>> begin

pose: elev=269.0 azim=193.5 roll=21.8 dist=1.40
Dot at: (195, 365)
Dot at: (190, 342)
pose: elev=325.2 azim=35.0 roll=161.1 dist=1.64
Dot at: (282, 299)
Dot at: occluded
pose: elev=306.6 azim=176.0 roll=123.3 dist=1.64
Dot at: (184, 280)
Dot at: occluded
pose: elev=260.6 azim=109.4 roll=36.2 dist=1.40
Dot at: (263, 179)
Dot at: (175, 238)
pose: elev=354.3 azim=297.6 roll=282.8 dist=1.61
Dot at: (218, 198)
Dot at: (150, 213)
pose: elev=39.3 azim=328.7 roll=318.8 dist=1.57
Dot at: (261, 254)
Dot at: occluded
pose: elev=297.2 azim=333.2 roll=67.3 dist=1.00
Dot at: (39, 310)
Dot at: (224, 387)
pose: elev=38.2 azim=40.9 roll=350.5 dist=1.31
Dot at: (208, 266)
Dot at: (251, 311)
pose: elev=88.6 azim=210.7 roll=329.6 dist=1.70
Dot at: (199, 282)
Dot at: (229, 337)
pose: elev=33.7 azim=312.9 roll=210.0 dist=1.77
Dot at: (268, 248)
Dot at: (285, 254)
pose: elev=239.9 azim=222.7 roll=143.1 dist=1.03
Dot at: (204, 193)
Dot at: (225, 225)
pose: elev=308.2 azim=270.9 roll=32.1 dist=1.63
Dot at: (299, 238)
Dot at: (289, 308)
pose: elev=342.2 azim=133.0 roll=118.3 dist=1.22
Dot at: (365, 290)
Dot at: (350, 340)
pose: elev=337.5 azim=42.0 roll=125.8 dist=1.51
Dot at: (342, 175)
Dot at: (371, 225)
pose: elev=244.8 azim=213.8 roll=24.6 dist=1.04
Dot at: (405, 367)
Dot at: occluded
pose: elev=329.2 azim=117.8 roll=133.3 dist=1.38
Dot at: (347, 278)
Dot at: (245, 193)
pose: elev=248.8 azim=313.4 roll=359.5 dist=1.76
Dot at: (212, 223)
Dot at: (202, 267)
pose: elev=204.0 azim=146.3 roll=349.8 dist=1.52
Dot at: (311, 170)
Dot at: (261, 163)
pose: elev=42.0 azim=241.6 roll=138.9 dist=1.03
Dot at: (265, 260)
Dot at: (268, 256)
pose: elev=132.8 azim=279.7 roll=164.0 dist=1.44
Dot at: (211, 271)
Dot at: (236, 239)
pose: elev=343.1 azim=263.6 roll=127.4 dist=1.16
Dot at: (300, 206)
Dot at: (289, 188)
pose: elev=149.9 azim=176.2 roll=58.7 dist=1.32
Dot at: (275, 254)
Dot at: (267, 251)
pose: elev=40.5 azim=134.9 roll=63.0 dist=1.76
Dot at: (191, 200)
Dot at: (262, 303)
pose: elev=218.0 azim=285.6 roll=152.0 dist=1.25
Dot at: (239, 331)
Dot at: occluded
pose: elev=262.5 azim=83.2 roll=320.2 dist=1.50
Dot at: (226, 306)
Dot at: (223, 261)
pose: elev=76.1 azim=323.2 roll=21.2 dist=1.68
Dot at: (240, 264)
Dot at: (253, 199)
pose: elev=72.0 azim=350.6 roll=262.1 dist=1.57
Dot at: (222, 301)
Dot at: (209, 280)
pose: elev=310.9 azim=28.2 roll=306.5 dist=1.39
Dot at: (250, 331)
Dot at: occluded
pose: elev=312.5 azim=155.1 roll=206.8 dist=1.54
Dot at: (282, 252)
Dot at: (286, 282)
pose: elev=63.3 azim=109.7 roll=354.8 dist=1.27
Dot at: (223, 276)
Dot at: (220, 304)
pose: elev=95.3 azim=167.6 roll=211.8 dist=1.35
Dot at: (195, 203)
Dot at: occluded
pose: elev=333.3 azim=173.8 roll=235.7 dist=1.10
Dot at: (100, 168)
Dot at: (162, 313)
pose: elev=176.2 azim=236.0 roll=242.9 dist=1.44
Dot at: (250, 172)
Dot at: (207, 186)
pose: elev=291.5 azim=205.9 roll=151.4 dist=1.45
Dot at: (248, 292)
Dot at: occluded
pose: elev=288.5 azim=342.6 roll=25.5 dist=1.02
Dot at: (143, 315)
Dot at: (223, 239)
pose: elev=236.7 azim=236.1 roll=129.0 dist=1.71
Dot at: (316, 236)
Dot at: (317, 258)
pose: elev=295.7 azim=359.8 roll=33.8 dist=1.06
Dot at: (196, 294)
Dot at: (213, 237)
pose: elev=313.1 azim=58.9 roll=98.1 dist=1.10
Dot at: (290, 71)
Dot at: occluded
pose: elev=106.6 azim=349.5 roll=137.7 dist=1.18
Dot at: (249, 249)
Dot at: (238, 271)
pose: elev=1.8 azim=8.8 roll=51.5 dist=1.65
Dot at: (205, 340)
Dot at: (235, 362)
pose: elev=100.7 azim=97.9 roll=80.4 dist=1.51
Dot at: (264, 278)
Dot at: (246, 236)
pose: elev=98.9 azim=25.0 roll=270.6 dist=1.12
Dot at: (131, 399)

>> end

▶ **AIM OF THE TASK**:
Rewrite all the records above, putting "distance" wherever "dist" appears and leaving everything else unchanged.

▶ **RESPONSE**:
pose: elev=269.0 azim=193.5 roll=21.8 distance=1.40
Dot at: (195, 365)
Dot at: (190, 342)
pose: elev=325.2 azim=35.0 roll=161.1 distance=1.64
Dot at: (282, 299)
Dot at: occluded
pose: elev=306.6 azim=176.0 roll=123.3 distance=1.64
Dot at: (184, 280)
Dot at: occluded
pose: elev=260.6 azim=109.4 roll=36.2 distance=1.40
Dot at: (263, 179)
Dot at: (175, 238)
pose: elev=354.3 azim=297.6 roll=282.8 distance=1.61
Dot at: (218, 198)
Dot at: (150, 213)
pose: elev=39.3 azim=328.7 roll=318.8 distance=1.57
Dot at: (261, 254)
Dot at: occluded
pose: elev=297.2 azim=333.2 roll=67.3 distance=1.00
Dot at: (39, 310)
Dot at: (224, 387)
pose: elev=38.2 azim=40.9 roll=350.5 distance=1.31
Dot at: (208, 266)
Dot at: (251, 311)
pose: elev=88.6 azim=210.7 roll=329.6 distance=1.70
Dot at: (199, 282)
Dot at: (229, 337)
pose: elev=33.7 azim=312.9 roll=210.0 distance=1.77
Dot at: (268, 248)
Dot at: (285, 254)
pose: elev=239.9 azim=222.7 roll=143.1 distance=1.03
Dot at: (204, 193)
Dot at: (225, 225)
pose: elev=308.2 azim=270.9 roll=32.1 distance=1.63
Dot at: (299, 238)
Dot at: (289, 308)
pose: elev=342.2 azim=133.0 roll=118.3 distance=1.22
Dot at: (365, 290)
Dot at: (350, 340)
pose: elev=337.5 azim=42.0 roll=125.8 distance=1.51
Dot at: (342, 175)
Dot at: (371, 225)
pose: elev=244.8 azim=213.8 roll=24.6 distance=1.04
Dot at: (405, 367)
Dot at: occluded
pose: elev=329.2 azim=117.8 roll=133.3 distance=1.38
Dot at: (347, 278)
Dot at: (245, 193)
pose: elev=248.8 azim=313.4 roll=359.5 distance=1.76
Dot at: (212, 223)
Dot at: (202, 267)
pose: elev=204.0 azim=146.3 roll=349.8 distance=1.52
Dot at: (311, 170)
Dot at: (261, 163)
pose: elev=42.0 azim=241.6 roll=138.9 distance=1.03
Dot at: (265, 260)
Dot at: (268, 256)
pose: elev=132.8 azim=279.7 roll=164.0 distance=1.44
Dot at: (211, 271)
Dot at: (236, 239)
pose: elev=343.1 azim=263.6 roll=127.4 distance=1.16
Dot at: (300, 206)
Dot at: (289, 188)
pose: elev=149.9 azim=176.2 roll=58.7 distance=1.32
Dot at: (275, 254)
Dot at: (267, 251)
pose: elev=40.5 azim=134.9 roll=63.0 distance=1.76
Dot at: (191, 200)
Dot at: (262, 303)
pose: elev=218.0 azim=285.6 roll=152.0 distance=1.25
Dot at: (239, 331)
Dot at: occluded
pose: elev=262.5 azim=83.2 roll=320.2 distance=1.50
Dot at: (226, 306)
Dot at: (223, 261)
pose: elev=76.1 azim=323.2 roll=21.2 distance=1.68
Dot at: (240, 264)
Dot at: (253, 199)
pose: elev=72.0 azim=350.6 roll=262.1 distance=1.57
Dot at: (222, 301)
Dot at: (209, 280)
pose: elev=310.9 azim=28.2 roll=306.5 distance=1.39
Dot at: (250, 331)
Dot at: occluded
pose: elev=312.5 azim=155.1 roll=206.8 distance=1.54
Dot at: (282, 252)
Dot at: (286, 282)
pose: elev=63.3 azim=109.7 roll=354.8 distance=1.27
Dot at: (223, 276)
Dot at: (220, 304)
pose: elev=95.3 azim=167.6 roll=211.8 distance=1.35
Dot at: (195, 203)
Dot at: occluded
pose: elev=333.3 azim=173.8 roll=235.7 distance=1.10
Dot at: (100, 168)
Dot at: (162, 313)
pose: elev=176.2 azim=236.0 roll=242.9 distance=1.44
Dot at: (250, 172)
Dot at: (207, 186)
pose: elev=291.5 azim=205.9 roll=151.4 distance=1.45
Dot at: (248, 292)
Dot at: occluded
pose: elev=288.5 azim=342.6 roll=25.5 distance=1.02
Dot at: (143, 315)
Dot at: (223, 239)
pose: elev=236.7 azim=236.1 roll=129.0 distance=1.71
Dot at: (316, 236)
Dot at: (317, 258)
pose: elev=295.7 azim=359.8 roll=33.8 distance=1.06
Dot at: (196, 294)
Dot at: (213, 237)
pose: elev=313.1 azim=58.9 roll=98.1 distance=1.10
Dot at: (290, 71)
Dot at: occluded
pose: elev=106.6 azim=349.5 roll=137.7 distance=1.18
Dot at: (249, 249)
Dot at: (238, 271)
pose: elev=1.8 azim=8.8 roll=51.5 distance=1.65
Dot at: (205, 340)
Dot at: (235, 362)
pose: elev=100.7 azim=97.9 roll=80.4 distance=1.51
Dot at: (264, 278)
Dot at: (246, 236)
pose: elev=98.9 azim=25.0 roll=270.6 distance=1.12
Dot at: (131, 399)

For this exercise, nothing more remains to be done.